Published June 2004
Most people involved in the Canadian insurance industry are alternately amazed and appalled at the bad faith headlines emerging from the USA courts. They are amazed that some states allow liability limits on auto policies less than 10% of the Canadian mandatory minimums ($200,000) and they are appalled that a person who purchases only $25,000 of such liability coverage can receive a jury verdict of $145 million in punitive damages against the auto insurer for “bad faith” handling of an excess liability claim under the policy.
Canadian observers are amazed how a simple water leak claim on a homeowner’s policy can spiral into a “toxic mold” catastrophe and they are appalled a Texas jury would tag the homeowner insurer with some $26 million damages for mental anguish, punitive damages, and attorney’s fees as a result.
Canada is renowned for judicial conservatism, at least by certain USA standards.

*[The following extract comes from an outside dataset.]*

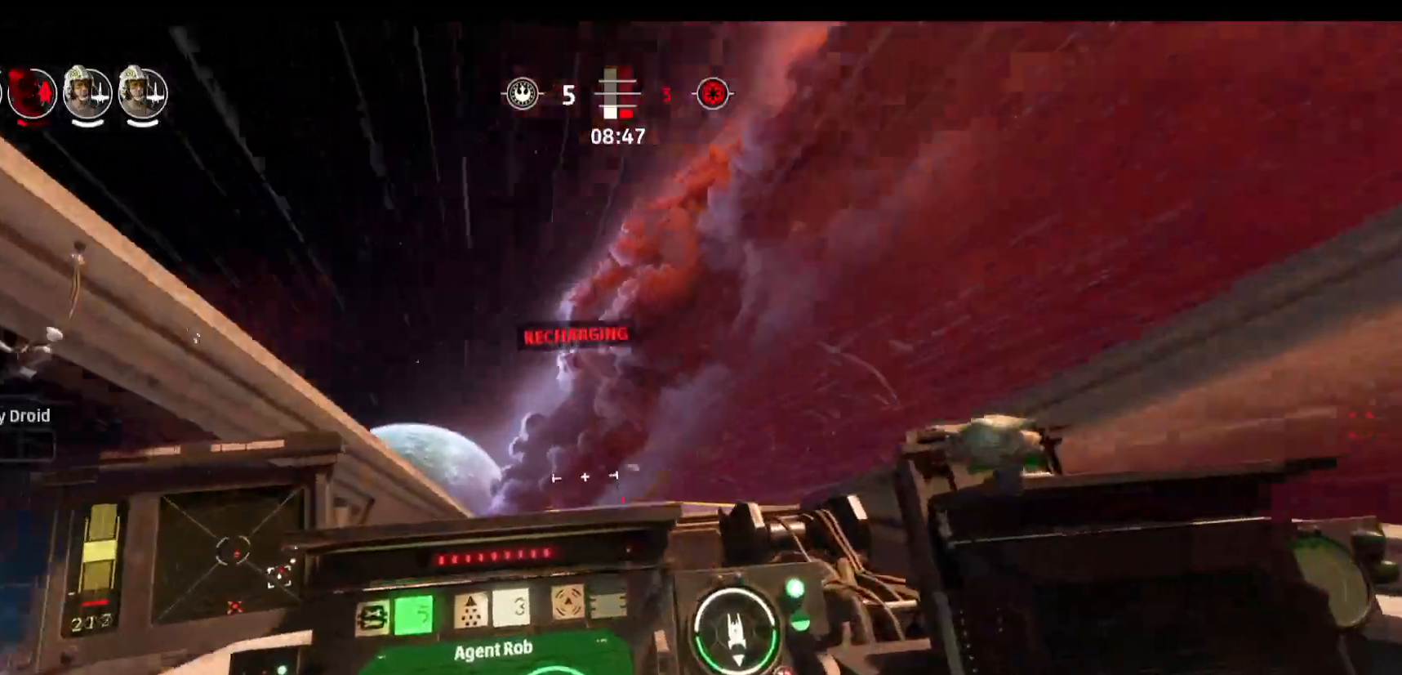
Gameplay with keyboard and mouse; each line is a JSON object with the keys and mouse buttons held at the frame after it. "events" lists presses ("down") and releases ("up") of "1", "2", "3", "4", "5", "a", "alt", "b", "c", "caps_lock", "ctrl", "d", "e", "f", "g", "q", "r", "s", "shift", "space", "super", "t", "tab", "tilde", "v", "w", "x", "z", "mouse_left" and "mouse_right" between this image and that frame as [ms after this image, input, new state], when the widget could be followed in between. "mouse_left", "mouse_right" = the "left", "right" buttons of the "mouse" list. No other keys are recorded. Not read: mouse_move.
{"keys": ["a"], "mouse": [], "events": []}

It is, after all, a place where all asbestos litigation came to a crashing halt in 1996 after a trial court declared that the presence of asbestos fireproofing in a building was not proven on the evidence to be a major health hazard. In Canada, for the time being at least, the highest court in the land has effectively limited punitive damages for insurer bad faith to $1 million.
However, the bad faith finding (and the resulting punitive damage award) in the Texas “toxic mold” case was reversed on appeal; and likewise, the United States Supreme Court vacated the $145 million punitive damage award against the auto insurer as being excessive and in violation of the due process clause of the U.S. constitution. So at the end of the day, is the insurer bad faith environment in the USA much different from Canada?